Hakim konstitusi sekaligus Ketua MK, Suhartoyo, menyampaikan permohonan para Pemohon seharusnya dikabulkan untuk sebagian, dan MK menyatakan pembentukan UU TNI tidak bertentangan dengan UUD NRI Tahun 1945 secara bersyarat (conditionally constitutional) sepanjang dilakukan perbaikan dalam waktu paling lama dua tahun sejak putusan perkara ini diucapkan.

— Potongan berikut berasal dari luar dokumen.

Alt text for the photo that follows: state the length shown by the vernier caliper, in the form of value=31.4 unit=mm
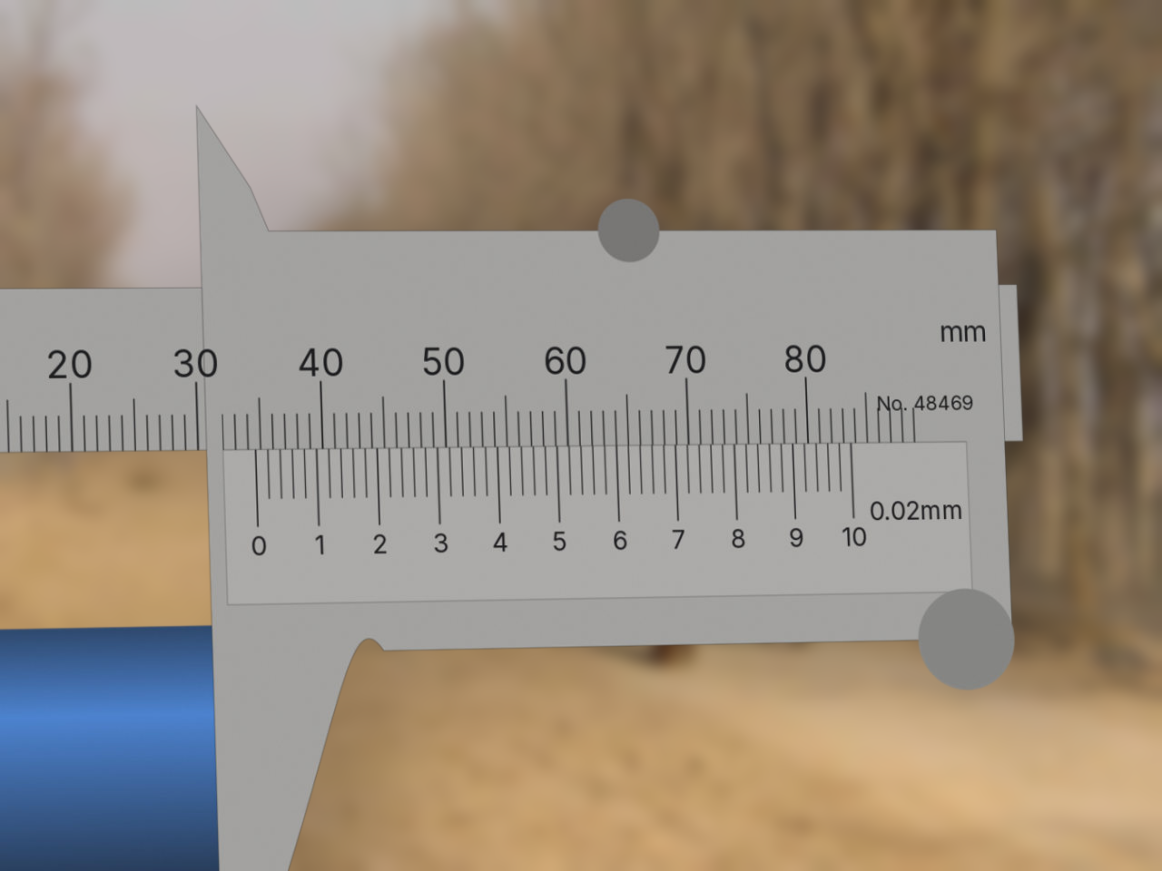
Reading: value=34.6 unit=mm
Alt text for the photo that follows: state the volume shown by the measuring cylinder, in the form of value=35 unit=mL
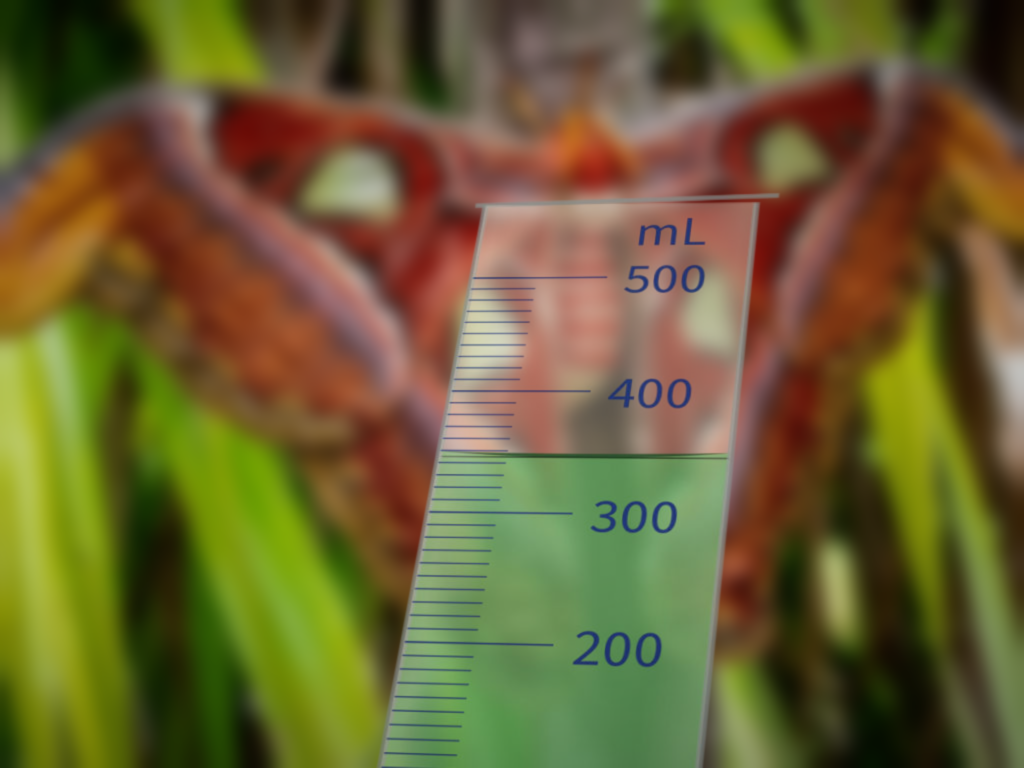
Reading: value=345 unit=mL
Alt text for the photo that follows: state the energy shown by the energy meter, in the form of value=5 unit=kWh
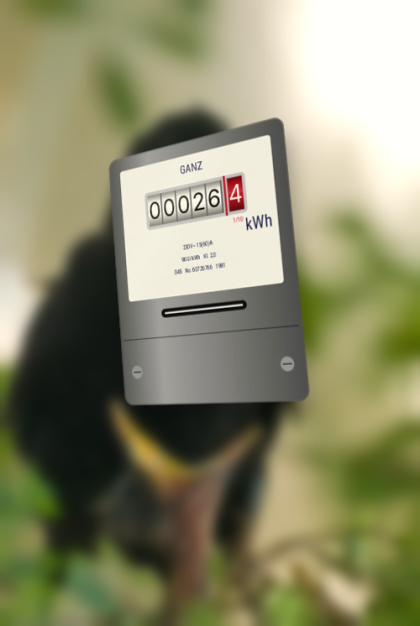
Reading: value=26.4 unit=kWh
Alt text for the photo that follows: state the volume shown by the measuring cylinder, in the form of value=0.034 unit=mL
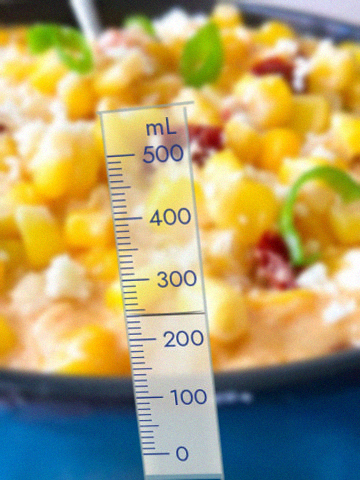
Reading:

Menurutnya, MK juga perlu mendorong agar perbaikan UU TNI ini wajib memenuhi asas keterbukaan dan partisipasi publik yang bermakna.
Lalu, Hakim MK, Saldi Isra menilai, UU TNI merupakan produk hukum yang cacat prosedural.
"Saya berpendirian, semestinya, Mahkamah mengabulkan permohonan para pemohon dengan menyatakan bahwa proses pembentukan UU Nomor 3 Tahun 2025 mengandung cacat (formil) prosedural, dan secara bersyarat harus memperbaiki," kata Saldi dalam dokumen salinan putusan.
Sementara, Hakim MK, Enny Nurbaningsih, mengungkapkan terdapat prosedur yang belum terpenuhi dalam pembentukan UU TNI. Perubahan UU TNI disebut perlu dilakukan, salah satunya terkait dengan pengaturan usia pensiun bagi TNI sebagaimana Putusan Mahkamah Konstitusi Nomor 62/PUU-XIX/2021. Sehingga untuk menaati seluruh prosedur atau tata cara atau proses pembentukan UU TNI, maka perlu dilakukan perbaikan prosedur dimaksud dalam jangka waktu dua tahun sejak putusan ini diucapkan.
"Dengan demikian, menurut saya UU 3/2025 konstitusional bersyarat sepanjang dilakukan perbaikan," ungkap Enny.
Sementara, Hakim MK, Arsul Sani berpendapat, ada kekurangan pemenuhan prosedur legislasi dan hambatan atas akses masyarakat, untuk dapat berpartisipasi secara bermakna dalam proses legislasi perubahan UU TNI.
Arsul menilai, karena terdapat kekurangan dan keterhambatan tersebut, maka pembentuk undang-undang perlu melakukan perbaikan proses legislasi atas UU TNI dalam jangka waktu yang reasonable, yakni dua tahun.
"Oleh karena itu, permohonan para Pemohon dapat dikabulkan hanya untuk sebagian, tidak sebagaimana yang dimohonkan oleh para Pemohon," ungkap dia.
Oleh sebab itu, Arsul menyampaikan, putusan MK seharusnya berbunyi 'Menyatakan Undang-Undang Nomor 3 Tahun 2025 tentang Perubahan atas Undang-Undang Nomor 34 Tahun 2004 tentang Tentara Nasional Indonesia, tidak bertentangan dengan UUD NRI Tahun 1945 secara bersyarat, dan tetap berlaku mengikat sepanjang dimaknai dilakukan perbaikan terhadap proses pembentukannya dalam waktu dua tahun sejak putusan ini diucapkan'.